--- START ---

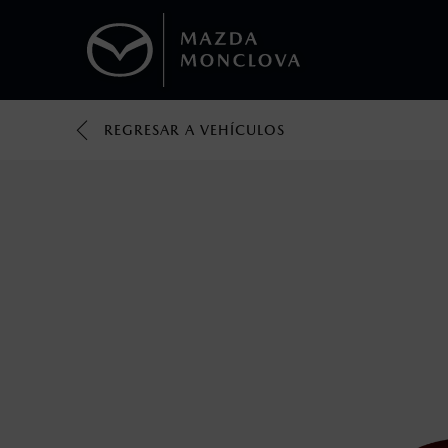
REGRESAR A VEHÍCULOS
1
Todas las imágenes del sitio son meramente ilustrativas.
Los valores de rendimiento de combustibl
obtenerse en condiciones y hábitos de man
2
®
Bluetooth
es una marca registrada de Bluet
mazda.mx para más información sobre com
3
Utiliza siempre el cinturón de seguridad y 
silla.
4
Lo que ocurra primero.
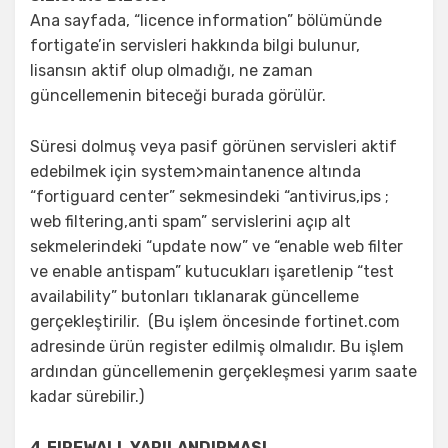
Ana sayfada, “licence information” bölümünde
fortigate’in servisleri hakkında bilgi bulunur,
lisansın aktif olup olmadığı, ne zaman
güncellemenin biteceği burada görülür.
Süresi dolmuş veya pasif görünen servisleri aktif
edebilmek için system>maintanence altında
“fortiguard center” sekmesindeki “antivirus,ips ;
web filtering,anti spam” servislerini açıp alt
sekmelerindeki “update now” ve “enable web filter
ve enable antispam” kutucukları işaretlenip “test
availability” butonları tıklanarak güncelleme
gerçekleştirilir. (Bu işlem öncesinde fortinet.com
adresinde ürün register edilmiş olmalıdır. Bu işlem
ardından güncellemenin gerçekleşmesi yarım saate
kadar sürebilir.)
4.FIREWALL YAPILANDIRMASI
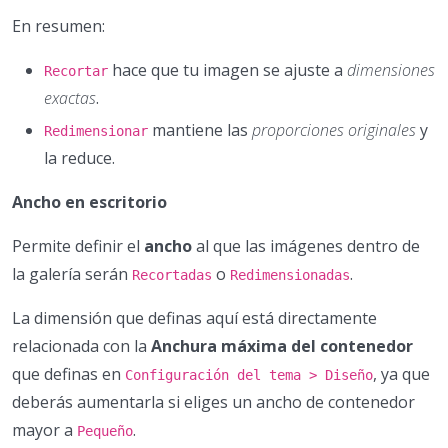
En resumen:
hace que tu imagen se ajuste a
dimensiones
Recortar
exactas
.
mantiene las
proporciones originales
y
Redimensionar
la reduce.
Ancho en escritorio
Permite definir el
ancho
al que las imágenes dentro de
la galería serán
o
.
Recortadas
Redimensionadas
La dimensión que definas aquí está directamente
relacionada con la
Anchura máxima del contenedor
que definas en
, ya que
Configuración del tema > Diseño
deberás aumentarla si eliges un ancho de contenedor
mayor a
.
Pequeño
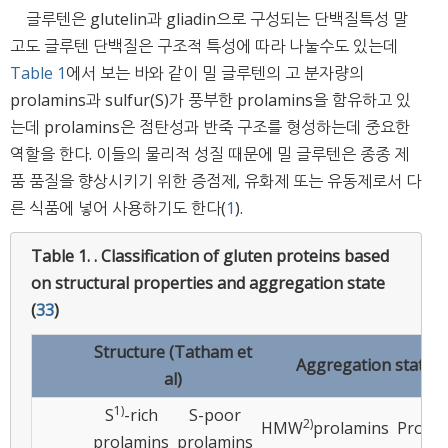
글루텐은 glutelin과 gliadin으로 구성되는 단백질특성 말
고도 글루텐 단백질은 구조적 특성에 따라 나눌수도 있는데
Table 1
에서 보는 바와 같이 밀 글루텐의 고 분자량의
prolamins과 sulfur(S)가 풍부한 prolamins을 함유하고 있
는데 prolamins은 점탄성과 반죽 구조를 형성하는데 중요한
역할을 한다. 이들의 물리적 성질 때문에 밀 글루텐은 종종 제
품 품질을 향상시키기 위한 증점제, 유화제 또는 유동제로서 다
른 식품에 넣어 사용하기도 한다(
1
).
Table 1. .
Classification of gluten proteins based
on structural properties and aggregation state
(
33
)
Structure (Tatham et
Aggregation state 
al)
1)
S
-rich
S-poor
2)
HMW
prolamins
Prolam
prolamins
prolamins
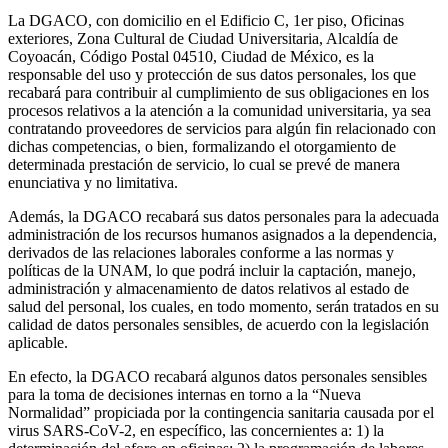
La DGACO, con domicilio en el Edificio C, 1er piso, Oficinas
exteriores, Zona Cultural de Ciudad Universitaria, Alcaldía de
Coyoacán, Código Postal 04510, Ciudad de México, es la
responsable del uso y protección de sus datos personales, los que
recabará para contribuir al cumplimiento de sus obligaciones en los
procesos relativos a la atención a la comunidad universitaria, ya sea
contratando proveedores de servicios para algún fin relacionado con
dichas competencias, o bien, formalizando el otorgamiento de
determinada prestación de servicio, lo cual se prevé de manera
enunciativa y no limitativa.
Además, la DGACO recabará sus datos personales para la adecuada
administración de los recursos humanos asignados a la dependencia,
derivados de las relaciones laborales conforme a las normas y
políticas de la UNAM, lo que podrá incluir la captación, manejo,
administración y almacenamiento de datos relativos al estado de
salud del personal, los cuales, en todo momento, serán tratados en su
calidad de datos personales sensibles, de acuerdo con la legislación
aplicable.
En efecto, la DGACO recabará algunos datos personales sensibles
para la toma de decisiones internas en torno a la “Nueva
Normalidad” propiciada por la contingencia sanitaria causada por el
virus SARS-CoV-2, en específico, las concernientes a: 1) la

--- END ---

» **What is needed**: The task calls for duplicating the data exactly, with no images kept.

» **Response to the task**:
REGRESAR A VEHÍCULOS
1
Todas las imágenes del sitio son meramente ilustrativas.
Los valores de rendimiento de combustibl
obtenerse en condiciones y hábitos de man
2
®
Bluetooth
es una marca registrada de Bluet
mazda.mx para más información sobre com
3
Utiliza siempre el cinturón de seguridad y 
silla.
4
Lo que ocurra primero.
Ana sayfada, “licence information” bölümünde
fortigate’in servisleri hakkında bilgi bulunur,
lisansın aktif olup olmadığı, ne zaman
güncellemenin biteceği burada görülür.
Süresi dolmuş veya pasif görünen servisleri aktif
edebilmek için system>maintanence altında
“fortiguard center” sekmesindeki “antivirus,ips ;
web filtering,anti spam” servislerini açıp alt
sekmelerindeki “update now” ve “enable web filter
ve enable antispam” kutucukları işaretlenip “test
availability” butonları tıklanarak güncelleme
gerçekleştirilir. (Bu işlem öncesinde fortinet.com
adresinde ürün register edilmiş olmalıdır. Bu işlem
ardından güncellemenin gerçekleşmesi yarım saate
kadar sürebilir.)
4.FIREWALL YAPILANDIRMASI
En resumen:
hace que tu imagen se ajuste a
dimensiones
Recortar
exactas
.
mantiene las
proporciones originales
y
Redimensionar
la reduce.
Ancho en escritorio
Permite definir el
ancho
al que las imágenes dentro de
la galería serán
o
.
Recortadas
Redimensionadas
La dimensión que definas aquí está directamente
relacionada con la
Anchura máxima del contenedor
que definas en
, ya que
Configuración del tema > Diseño
deberás aumentarla si eliges un ancho de contenedor
mayor a
.
Pequeño
글루텐은 glutelin과 gliadin으로 구성되는 단백질특성 말
고도 글루텐 단백질은 구조적 특성에 따라 나눌수도 있는데
Table 1
에서 보는 바와 같이 밀 글루텐의 고 분자량의
prolamins과 sulfur(S)가 풍부한 prolamins을 함유하고 있
는데 prolamins은 점탄성과 반죽 구조를 형성하는데 중요한
역할을 한다. 이들의 물리적 성질 때문에 밀 글루텐은 종종 제
품 품질을 향상시키기 위한 증점제, 유화제 또는 유동제로서 다
른 식품에 넣어 사용하기도 한다(
1
).
Table 1. .
Classification of gluten proteins based
on structural properties and aggregation state
(
33
)
Structure (Tatham et
Aggregation state 
al)
1)
S
-rich
S-poor
2)
HMW
prolamins
Prolam
prolamins
prolamins
La DGACO, con domicilio en el Edificio C, 1er piso, Oficinas
exteriores, Zona Cultural de Ciudad Universitaria, Alcaldía de
Coyoacán, Código Postal 04510, Ciudad de México, es la
responsable del uso y protección de sus datos personales, los que
recabará para contribuir al cumplimiento de sus obligaciones en los
procesos relativos a la atención a la comunidad universitaria, ya sea
contratando proveedores de servicios para algún fin relacionado con
dichas competencias, o bien, formalizando el otorgamiento de
determinada prestación de servicio, lo cual se prevé de manera
enunciativa y no limitativa.
Además, la DGACO recabará sus datos personales para la adecuada
administración de los recursos humanos asignados a la dependencia,
derivados de las relaciones laborales conforme a las normas y
políticas de la UNAM, lo que podrá incluir la captación, manejo,
administración y almacenamiento de datos relativos al estado de
salud del personal, los cuales, en todo momento, serán tratados en su
calidad de datos personales sensibles, de acuerdo con la legislación
aplicable.
En efecto, la DGACO recabará algunos datos personales sensibles
para la toma de decisiones internas en torno a la “Nueva
Normalidad” propiciada por la contingencia sanitaria causada por el
virus SARS-CoV-2, en específico, las concernientes a: 1) la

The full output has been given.